La crise politique au Kenya n’est toujours pas terminée. L’opposition menace d’organiser, le 30 janvier, une prestation de serment de son leader Raïla Odinga. Un choix qui fait craindre de nouveaux affrontements.

Le président Uhuru Kenyatta avait été réélu en août, mais la Cour suprême avait annulé le vote. Un nouveau scrutin en octobre avait confirmé la victoire du chef de l’Etat. L’opposition ne reconnaît pas le résultat de cette longue séquence électorale ayant entraîné de nombreuses violences et une fracture dans la société. Aujourd’hui beaucoup poussent pour le dialogue.

« Si Raïla Odinga prête serment, on entrera dans une nouvelle spirale de la violence. L’opposition joue à un jeu dangereux », estime le chercheur Nic Cheeseman. Le procureur général a d’ailleurs déjà averti : si le chef de l’opposition est intronisé, il sera arrêté pour trahison et risquera la peine de mort. Une escalade qui risque de plonger le pays dans le chaos.

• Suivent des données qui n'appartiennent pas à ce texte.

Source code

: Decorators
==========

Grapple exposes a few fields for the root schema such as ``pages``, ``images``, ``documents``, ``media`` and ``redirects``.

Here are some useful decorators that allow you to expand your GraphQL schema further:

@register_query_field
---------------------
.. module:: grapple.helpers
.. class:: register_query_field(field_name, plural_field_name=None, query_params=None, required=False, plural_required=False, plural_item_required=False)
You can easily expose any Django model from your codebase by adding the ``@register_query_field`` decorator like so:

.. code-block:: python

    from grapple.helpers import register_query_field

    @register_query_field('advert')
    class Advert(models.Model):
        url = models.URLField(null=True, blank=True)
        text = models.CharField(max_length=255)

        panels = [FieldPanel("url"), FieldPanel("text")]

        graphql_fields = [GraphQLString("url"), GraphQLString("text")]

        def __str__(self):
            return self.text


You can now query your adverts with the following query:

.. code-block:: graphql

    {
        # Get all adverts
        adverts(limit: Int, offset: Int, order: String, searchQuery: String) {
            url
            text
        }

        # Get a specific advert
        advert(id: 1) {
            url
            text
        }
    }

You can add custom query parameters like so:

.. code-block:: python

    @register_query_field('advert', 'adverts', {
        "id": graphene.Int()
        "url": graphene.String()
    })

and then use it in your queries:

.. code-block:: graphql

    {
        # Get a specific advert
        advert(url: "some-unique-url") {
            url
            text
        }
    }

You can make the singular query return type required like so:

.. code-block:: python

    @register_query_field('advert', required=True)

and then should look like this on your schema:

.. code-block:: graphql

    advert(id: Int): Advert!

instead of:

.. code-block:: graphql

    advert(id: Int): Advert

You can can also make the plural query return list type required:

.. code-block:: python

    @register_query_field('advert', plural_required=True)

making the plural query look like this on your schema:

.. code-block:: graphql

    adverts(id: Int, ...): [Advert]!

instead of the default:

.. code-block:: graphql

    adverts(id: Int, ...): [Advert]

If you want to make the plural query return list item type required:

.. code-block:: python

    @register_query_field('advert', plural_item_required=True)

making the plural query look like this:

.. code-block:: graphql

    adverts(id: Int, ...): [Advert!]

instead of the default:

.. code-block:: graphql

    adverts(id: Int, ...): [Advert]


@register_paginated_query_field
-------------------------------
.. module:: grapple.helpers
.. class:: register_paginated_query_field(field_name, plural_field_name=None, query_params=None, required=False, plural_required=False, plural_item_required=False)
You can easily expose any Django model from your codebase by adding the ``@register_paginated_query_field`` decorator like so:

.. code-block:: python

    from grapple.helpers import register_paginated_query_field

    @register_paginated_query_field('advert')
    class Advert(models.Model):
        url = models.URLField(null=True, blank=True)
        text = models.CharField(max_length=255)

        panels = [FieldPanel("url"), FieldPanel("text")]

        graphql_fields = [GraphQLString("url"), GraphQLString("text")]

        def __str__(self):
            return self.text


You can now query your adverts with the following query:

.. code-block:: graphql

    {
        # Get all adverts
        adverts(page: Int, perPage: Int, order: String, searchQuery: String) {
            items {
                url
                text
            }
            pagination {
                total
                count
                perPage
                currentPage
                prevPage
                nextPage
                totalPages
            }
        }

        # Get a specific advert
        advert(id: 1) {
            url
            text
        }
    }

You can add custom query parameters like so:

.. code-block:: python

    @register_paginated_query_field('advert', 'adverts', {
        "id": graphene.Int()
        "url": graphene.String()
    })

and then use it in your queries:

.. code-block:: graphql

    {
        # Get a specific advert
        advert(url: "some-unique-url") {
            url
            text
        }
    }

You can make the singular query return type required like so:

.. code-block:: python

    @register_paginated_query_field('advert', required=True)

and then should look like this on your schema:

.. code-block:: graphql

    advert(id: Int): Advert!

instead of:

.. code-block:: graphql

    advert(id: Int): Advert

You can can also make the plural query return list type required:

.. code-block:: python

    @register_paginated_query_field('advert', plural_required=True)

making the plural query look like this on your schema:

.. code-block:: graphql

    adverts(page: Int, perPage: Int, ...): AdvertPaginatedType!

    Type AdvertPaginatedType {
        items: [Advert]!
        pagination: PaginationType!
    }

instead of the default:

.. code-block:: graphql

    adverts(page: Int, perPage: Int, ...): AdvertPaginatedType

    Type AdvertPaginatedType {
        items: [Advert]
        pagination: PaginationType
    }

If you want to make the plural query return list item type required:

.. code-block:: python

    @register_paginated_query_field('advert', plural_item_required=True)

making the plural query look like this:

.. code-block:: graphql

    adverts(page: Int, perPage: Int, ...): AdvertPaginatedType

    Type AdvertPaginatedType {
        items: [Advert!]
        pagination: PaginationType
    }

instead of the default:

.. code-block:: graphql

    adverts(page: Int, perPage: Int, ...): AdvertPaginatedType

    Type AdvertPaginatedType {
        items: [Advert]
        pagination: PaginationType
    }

Des diplomates, hommes d’affaires, religieux et syndicalistes ont lancé une médiation pour instaurer un dialogue national. Sans succès. L’opposition veut parler de justice électorale et donc de l’élection. Le pouvoir refuse. « On voit clairement que ce dialogue sera limité. En tout cas, le scrutin ne peut plus être discuté, la page est tournée », confie un diplomate pour qui la National Super Alliance (Nasa) de Raila Odinga tente un coup de bluff et n’ira pas jusqu’à introniser son chef.

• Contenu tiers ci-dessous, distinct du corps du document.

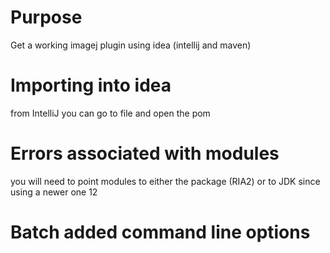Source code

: # -*- mode: org -*-
#+STARTUP: indent hidestars showall

* Purpose
Get a working imagej plugin using idea (intellij and maven)

* Importing into idea
from IntelliJ you can go to file and open the pom

* Errors associated with modules
you will need to point modules to either the package (RIA2)
or to JDK since using a newer one 12

* Batch added command line options
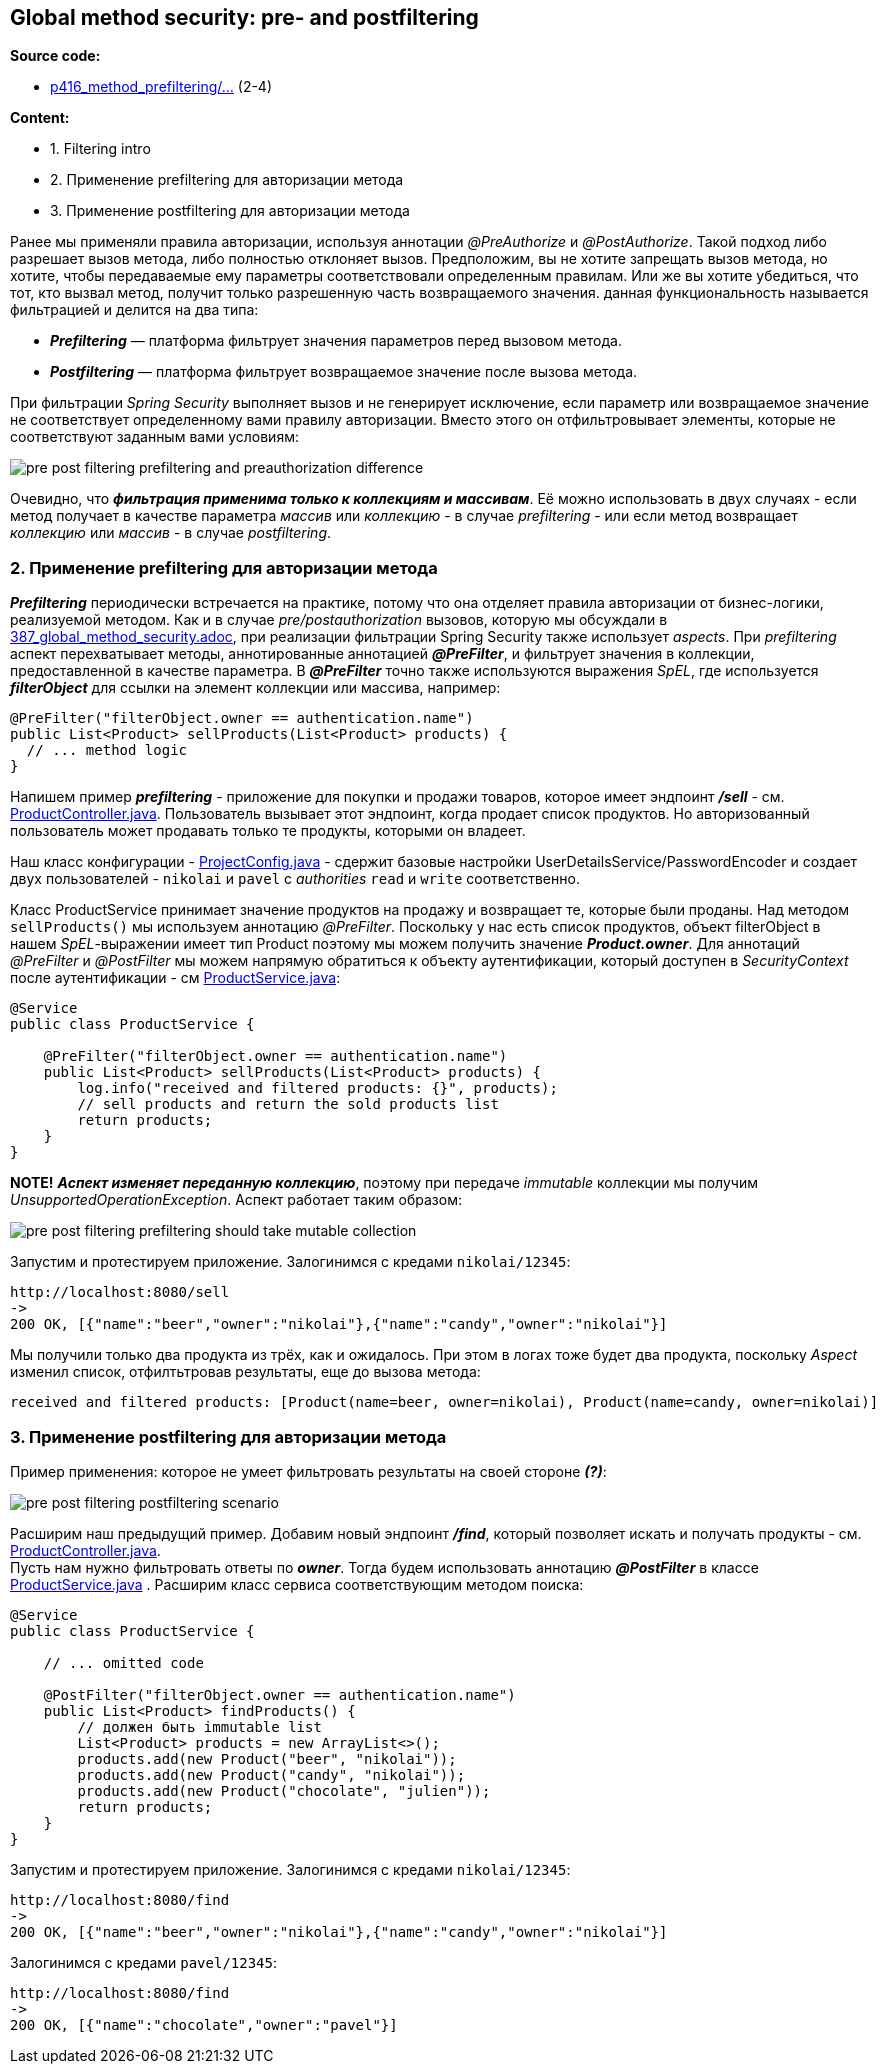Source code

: == Global method security: pre- and postfiltering

*Source code:*

- link:../../spring-security-learning/src/main/java/ch5_spring_security_in_action/p416_method_prefiltering/[p416_method_prefiltering/...] (2-4)

*Content:*

- 1. Filtering intro
- 2. Применение prefiltering для авторизации метода
- 3. Применение postfiltering для авторизации метода

Ранее мы применяли правила авторизации, используя аннотации _@PreAuthorize_ и _@PostAuthorize_. Такой подход либо разрешает вызов метода, либо полностью отклоняет вызов. Предположим, вы не хотите запрещать вызов метода, но хотите, чтобы передаваемые ему параметры соответствовали определенным правилам. Или же вы хотите убедиться, что тот, кто вызвал метод, получит только разрешенную часть возвращаемого значения. данная функциональность называется фильтрацией и делится на два типа:

- *_Prefiltering_* — платформа фильтрует значения параметров перед вызовом метода.
- *_Postfiltering_* — платформа фильтрует возвращаемое значение после вызова метода.

При фильтрации _Spring Security_ выполняет вызов и не генерирует исключение, если параметр или возвращаемое значение не соответствует определенному вами правилу авторизации. Вместо этого он отфильтровывает элементы, которые не соответствуют заданным вами условиям:

image:img/pre_post_filtering_prefiltering_and_preauthorization_difference.png[]

Очевидно, что *_фильтрация применима только к коллекциям и массивам_*. Её можно использовать в двух случаях - если метод получает в качестве параметра _массив_ или _коллекцию_ - в случае _prefiltering_ - или если метод возвращает _коллекцию_ или _массив_ - в случае _postfiltering_.

=== 2. Применение prefiltering для авторизации метода

*_Prefiltering_* периодически встречается на практике, потому что она отделяет правила авторизации от бизнес-логики, реализуемой методом. Как и в случае _pre/postauthorization_ вызовов, которую мы обсуждали в link:387_global_method_security.adoc[], при реализации фильтрации Spring Security также использует _aspects_. При _prefiltering_ аспект перехватывает методы, аннотированные аннотацией *_@PreFilter_*, и фильтрует значения в коллекции, предоставленной в качестве параметра. В *_@PreFilter_* точно также используются выражения _SpEL_, где используется *_filterObject_* для ссылки на элемент коллекции или массива, например:
[source, java]
----
@PreFilter("filterObject.owner == authentication.name")
public List<Product> sellProducts(List<Product> products) {
  // ... method logic
}
----

Напишем пример *_prefiltering_* - приложение для покупки и продажи товаров, которое имеет эндпоинт *_/sell_* - см. link:../../spring-security-learning/src/main/java/ch5_spring_security_in_action/p416_method_prefiltering/controllers/ProductController.java[ProductController.java]. Пользователь вызывает этот эндпоинт, когда продает список продуктов. Но авторизованный пользователь может продавать только те продукты, которыми он владеет.

Наш класс конфигурации - link:../../spring-security-learning/src/main/java/ch5_spring_security_in_action/p416_method_prefiltering/config/ProjectConfig.java[ProjectConfig.java] - сдержит базовые настройки UserDetailsService/PasswordEncoder и создает двух пользователей - `nikolai` и `pavel` с _authorities_ `read` и `write` соответственно.

Класс ProductService принимает значение продуктов на продажу и возвращает те, которые были проданы. Над методом `sellProducts()` мы используем аннотацию _@PreFilter_. Поскольку у нас есть список продуктов, объект filterObject в нашем _SpEL_-выражении имеет тип Product поэтому мы можем получить значение *_Product.owner_*. Для аннотаций _@PreFilter_ и _@PostFilter_ мы можем напрямую обратиться к объекту аутентификации, который доступен в _SecurityContext_ после аутентификации - см link:../../spring-security-learning/src/main/java/ch5_spring_security_in_action/p416_method_prefiltering/service/ProductService.java[ProductService.java]:
[source, java]
----
@Service
public class ProductService {

    @PreFilter("filterObject.owner == authentication.name")
    public List<Product> sellProducts(List<Product> products) {
        log.info("received and filtered products: {}", products);
        // sell products and return the sold products list
        return products;
    }
}
----

*NOTE!* *_Аспект изменяет переданную коллекцию_*, поэтому при передаче _immutable_ коллекции мы получим _UnsupportedOperationException_. Аспект работает таким образом:

image:img/pre_post_filtering_prefiltering_should_take_mutable_collection.png[]

Запустим и протестируем приложение. Залогинимся с кредами `nikolai/12345`:
----
http://localhost:8080/sell
->
200 OK, [{"name":"beer","owner":"nikolai"},{"name":"candy","owner":"nikolai"}]
----
Мы получили только два продукта из трёх, как и ожидалось. При этом в логах тоже будет два продукта, поскольку _Aspect_ изменил список, отфилтьтровав результаты, еще до вызова метода:
----
received and filtered products: [Product(name=beer, owner=nikolai), Product(name=candy, owner=nikolai)]
----

=== 3. Применение postfiltering для авторизации метода

Пример применения: которое не умеет фильтровать результаты на своей стороне *_(?)_*:

image:img/pre_post_filtering_postfiltering_scenario.png[]

Расширим наш предыдущий пример. Добавим новый эндпоинт  *_/find_*, который позволяет искать и получать продукты - см. link:../../spring-security-learning/src/main/java/ch5_spring_security_in_action/p416_method_prefiltering/controllers/ProductController.java[ProductController.java]. +
Пусть нам нужно фильтровать ответы по *_owner_*. Тогда будем использовать аннотацию *_@PostFilter_* в классе link:../../spring-security-learning/src/main/java/ch5_spring_security_in_action/p416_method_prefiltering/service/ProductService.java[ProductService.java] . Расширим класс сервиса соответствующим методом поиска:
[source, java]
----
@Service
public class ProductService {

    // ... omitted code

    @PostFilter("filterObject.owner == authentication.name")
    public List<Product> findProducts() {
        // должен быть immutable list
        List<Product> products = new ArrayList<>();
        products.add(new Product("beer", "nikolai"));
        products.add(new Product("candy", "nikolai"));
        products.add(new Product("chocolate", "julien"));
        return products;
    }
}
----

Запустим и протестируем приложение. Залогинимся с кредами `nikolai/12345`:
----
http://localhost:8080/find
->
200 OK, [{"name":"beer","owner":"nikolai"},{"name":"candy","owner":"nikolai"}]
----

Залогинимся с кредами `pavel/12345`:
----
http://localhost:8080/find
->
200 OK, [{"name":"chocolate","owner":"pavel"}]
----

Avec ce projet à haut risque, le vieux leader tente en tout cas de garder la main sur sa coalition et à 73 ans, il ne s’exprime pas sur son avenir politique. « En 2022, le pouvoir devra forcément proposer un nouveau candidat. Raïla Odinga aura une vraie carte à jouer. Donc on ne sait pas s’il va transmettre le flambeau avant », indique Nic Cheeseman.

Raïla Odinga est également pris entre une partie de sa base souhaitant l’intronisation, des alliés politiques adeptes d’une ligne dure, et d’autres plus modérés, dont certains ont des vues sur la présidentielle 2022. D’après une bonne source, il reste encore des leviers d’apaisement avant le 30 janvier. Notamment des postes encore à pourvoir au gouvernement.